Energy ramped up considerably, to the point where the fights were verging on real, with myself finding it difficult to breathe in a couple of strangleholds, and I was also stabbed in the leg with a sword (left but a slight mark).

What this building energy resulted in for my acting was, surprisingly, that while I hit all my lines, specific words disappeared from my lips; I must have used at least 20 synonyms throughout the night, with lines switching from, for example, “What, shake you at that?” to “What, tremble you at that?”. But every scene was hit, and hit well.

It was also the first night we had ever used the lighting; we hadn’t been able to put them up for our rehearsals! But I naturally move to where the light strikes my face, so all was well there.

What really struck me (other than the sword) about the evening was my audience interactions.
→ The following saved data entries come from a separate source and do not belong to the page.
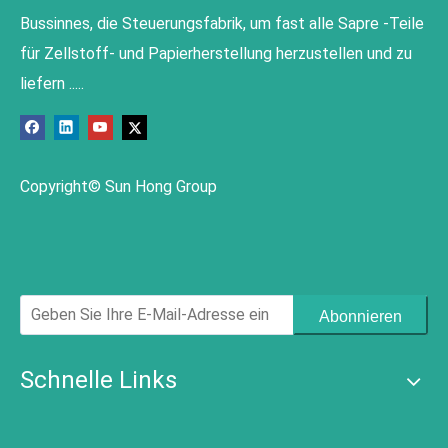
Bussinnes, die Steuerungsfabrik, um fast alle Sapre -Teile
für Zellstoff- und Papierherstellung herzustellen und zu
liefern .....
Copyright© Sun Hong Group
Abonnieren
Schnelle Links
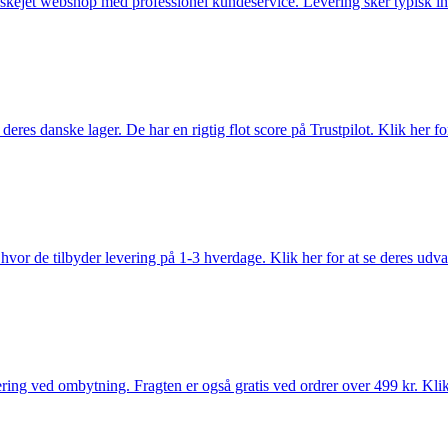
anskejet webshop med professionel kundeservice. Levering sker typisk in
es danske lager. De har en rigtig flot score på Trustpilot. Klik her for
vor de tilbyder levering på 1-3 hverdage. Klik her for at se deres udva
ring ved ombytning. Fragten er også gratis ved ordrer over 499 kr. Klik 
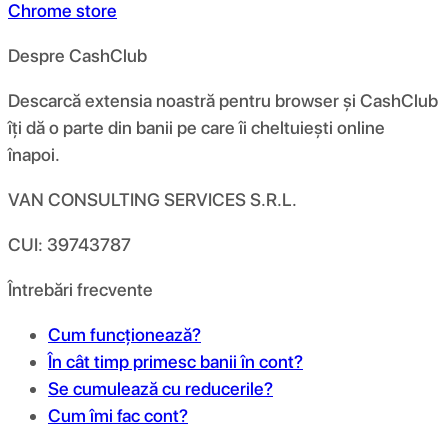
Chrome store
Despre CashClub
Descarcă extensia noastră pentru browser și CashClub
îți dă o parte din banii pe care îi cheltuiești online
înapoi.
VAN CONSULTING SERVICES S.R.L.
CUI: 39743787
Întrebări frecvente
Cum funcționează?
În cât timp primesc banii în cont?
Se cumulează cu reducerile?
Cum îmi fac cont?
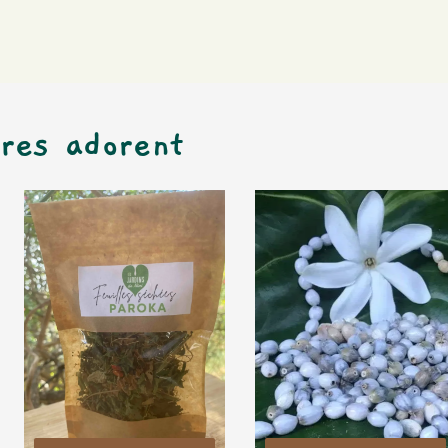
ores adorent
I must confess, I get such glee from acting as Iago and surprising audience members by, say, throwing them a cloak to hold, sitting down beside them and watching a scene, hiding amongst them, roaming behind their backs. It fills me with a radiant energy that carries me for hours.

This isn’t all self-indulgent, of course; I find it helps a play immensely by creating the nervousness of an actively-listening audience, keeps them on their toes, knowing that more is possible here in this space than, say, sitting in a movie theatre. That at any time I might, heaven forbid, interact with them. GASP!

It also sets up the stage as being Iago’s territory. This is far more his play than anyone else’s, and he speaks directly to the audience a great deal, keeping them as confidants to his plans and ploys, as friends for his wicked jokes. It is only natural to extend that branch further.